* Exercise details
The entries are to be output once more, word for word.
■ ■ ■ ■ ■ ■ ■
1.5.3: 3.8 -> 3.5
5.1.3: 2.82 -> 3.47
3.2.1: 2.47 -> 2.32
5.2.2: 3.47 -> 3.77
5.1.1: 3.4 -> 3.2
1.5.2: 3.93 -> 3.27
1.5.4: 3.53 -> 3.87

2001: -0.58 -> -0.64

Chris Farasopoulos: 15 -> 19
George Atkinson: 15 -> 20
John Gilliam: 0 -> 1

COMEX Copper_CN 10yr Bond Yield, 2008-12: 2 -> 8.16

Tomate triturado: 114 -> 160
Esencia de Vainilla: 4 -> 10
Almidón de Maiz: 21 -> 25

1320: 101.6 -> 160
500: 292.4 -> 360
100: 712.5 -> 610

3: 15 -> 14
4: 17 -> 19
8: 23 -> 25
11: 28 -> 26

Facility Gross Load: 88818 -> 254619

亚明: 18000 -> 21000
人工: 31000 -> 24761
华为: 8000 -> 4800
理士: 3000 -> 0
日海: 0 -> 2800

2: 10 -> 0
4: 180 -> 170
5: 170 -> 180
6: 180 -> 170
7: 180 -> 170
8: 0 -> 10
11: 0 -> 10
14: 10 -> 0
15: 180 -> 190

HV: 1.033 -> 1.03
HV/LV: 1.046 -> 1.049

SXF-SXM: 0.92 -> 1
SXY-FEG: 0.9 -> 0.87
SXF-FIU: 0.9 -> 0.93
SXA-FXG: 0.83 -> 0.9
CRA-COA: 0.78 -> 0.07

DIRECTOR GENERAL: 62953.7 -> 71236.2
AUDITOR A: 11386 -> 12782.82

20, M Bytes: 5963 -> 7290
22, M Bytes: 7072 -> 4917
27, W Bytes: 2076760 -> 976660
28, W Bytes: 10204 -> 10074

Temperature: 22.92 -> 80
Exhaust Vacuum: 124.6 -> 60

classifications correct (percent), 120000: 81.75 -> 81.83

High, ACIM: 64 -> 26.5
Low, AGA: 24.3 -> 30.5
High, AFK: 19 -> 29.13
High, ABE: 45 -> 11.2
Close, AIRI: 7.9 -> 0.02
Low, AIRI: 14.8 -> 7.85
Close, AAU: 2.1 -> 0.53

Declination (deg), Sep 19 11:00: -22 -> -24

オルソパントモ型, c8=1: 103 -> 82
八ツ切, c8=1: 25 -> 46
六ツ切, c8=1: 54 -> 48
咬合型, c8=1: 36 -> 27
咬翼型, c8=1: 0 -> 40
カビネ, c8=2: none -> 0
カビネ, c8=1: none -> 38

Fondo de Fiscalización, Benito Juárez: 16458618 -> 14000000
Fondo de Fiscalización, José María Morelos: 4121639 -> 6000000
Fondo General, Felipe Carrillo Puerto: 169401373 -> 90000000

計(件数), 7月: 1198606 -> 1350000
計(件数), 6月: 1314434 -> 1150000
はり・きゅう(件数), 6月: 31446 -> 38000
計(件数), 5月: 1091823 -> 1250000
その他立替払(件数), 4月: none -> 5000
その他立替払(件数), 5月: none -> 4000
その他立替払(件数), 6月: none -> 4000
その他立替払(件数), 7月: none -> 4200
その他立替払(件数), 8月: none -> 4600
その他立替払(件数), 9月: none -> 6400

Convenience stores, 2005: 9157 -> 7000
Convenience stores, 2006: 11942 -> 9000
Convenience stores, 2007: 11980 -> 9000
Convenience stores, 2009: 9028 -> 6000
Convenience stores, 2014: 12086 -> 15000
■ ■ ■ ■ ■ ■ ■
* Completed task
1.5.3: 3.8 -> 3.5
5.1.3: 2.82 -> 3.47
3.2.1: 2.47 -> 2.32
5.2.2: 3.47 -> 3.77
5.1.1: 3.4 -> 3.2
1.5.2: 3.93 -> 3.27
1.5.4: 3.53 -> 3.87

2001: -0.58 -> -0.64

Chris Farasopoulos: 15 -> 19
George Atkinson: 15 -> 20
John Gilliam: 0 -> 1

COMEX Copper_CN 10yr Bond Yield, 2008-12: 2 -> 8.16

Tomate triturado: 114 -> 160
Esencia de Vainilla: 4 -> 10
Almidón de Maiz: 21 -> 25

1320: 101.6 -> 160
500: 292.4 -> 360
100: 712.5 -> 610

3: 15 -> 14
4: 17 -> 19
8: 23 -> 25
11: 28 -> 26

Facility Gross Load: 88818 -> 254619

亚明: 18000 -> 21000
人工: 31000 -> 24761
华为: 8000 -> 4800
理士: 3000 -> 0
日海: 0 -> 2800

2: 10 -> 0
4: 180 -> 170
5: 170 -> 180
6: 180 -> 170
7: 180 -> 170
8: 0 -> 10
11: 0 -> 10
14: 10 -> 0
15: 180 -> 190

HV: 1.033 -> 1.03
HV/LV: 1.046 -> 1.049

SXF-SXM: 0.92 -> 1
SXY-FEG: 0.9 -> 0.87
SXF-FIU: 0.9 -> 0.93
SXA-FXG: 0.83 -> 0.9
CRA-COA: 0.78 -> 0.07

DIRECTOR GENERAL: 62953.7 -> 71236.2
AUDITOR A: 11386 -> 12782.82

20, M Bytes: 5963 -> 7290
22, M Bytes: 7072 -> 4917
27, W Bytes: 2076760 -> 976660
28, W Bytes: 10204 -> 10074

Temperature: 22.92 -> 80
Exhaust Vacuum: 124.6 -> 60

classifications correct (percent), 120000: 81.75 -> 81.83

High, ACIM: 64 -> 26.5
Low, AGA: 24.3 -> 30.5
High, AFK: 19 -> 29.13
High, ABE: 45 -> 11.2
Close, AIRI: 7.9 -> 0.02
Low, AIRI: 14.8 -> 7.85
Close, AAU: 2.1 -> 0.53

Declination (deg), Sep 19 11:00: -22 -> -24

オルソパントモ型, c8=1: 103 -> 82
八ツ切, c8=1: 25 -> 46
六ツ切, c8=1: 54 -> 48
咬合型, c8=1: 36 -> 27
咬翼型, c8=1: 0 -> 40
カビネ, c8=2: none -> 0
カビネ, c8=1: none -> 38

Fondo de Fiscalización, Benito Juárez: 16458618 -> 14000000
Fondo de Fiscalización, José María Morelos: 4121639 -> 6000000
Fondo General, Felipe Carrillo Puerto: 169401373 -> 90000000

計(件数), 7月: 1198606 -> 1350000
計(件数), 6月: 1314434 -> 1150000
はり・きゅう(件数), 6月: 31446 -> 38000
計(件数), 5月: 1091823 -> 1250000
その他立替払(件数), 4月: none -> 5000
その他立替払(件数), 5月: none -> 4000
その他立替払(件数), 6月: none -> 4000
その他立替払(件数), 7月: none -> 4200
その他立替払(件数), 8月: none -> 4600
その他立替払(件数), 9月: none -> 6400

Convenience stores, 2005: 9157 -> 7000
Convenience stores, 2006: 11942 -> 9000
Convenience stores, 2007: 11980 -> 9000
Convenience stores, 2009: 9028 -> 6000
Convenience stores, 2014: 12086 -> 15000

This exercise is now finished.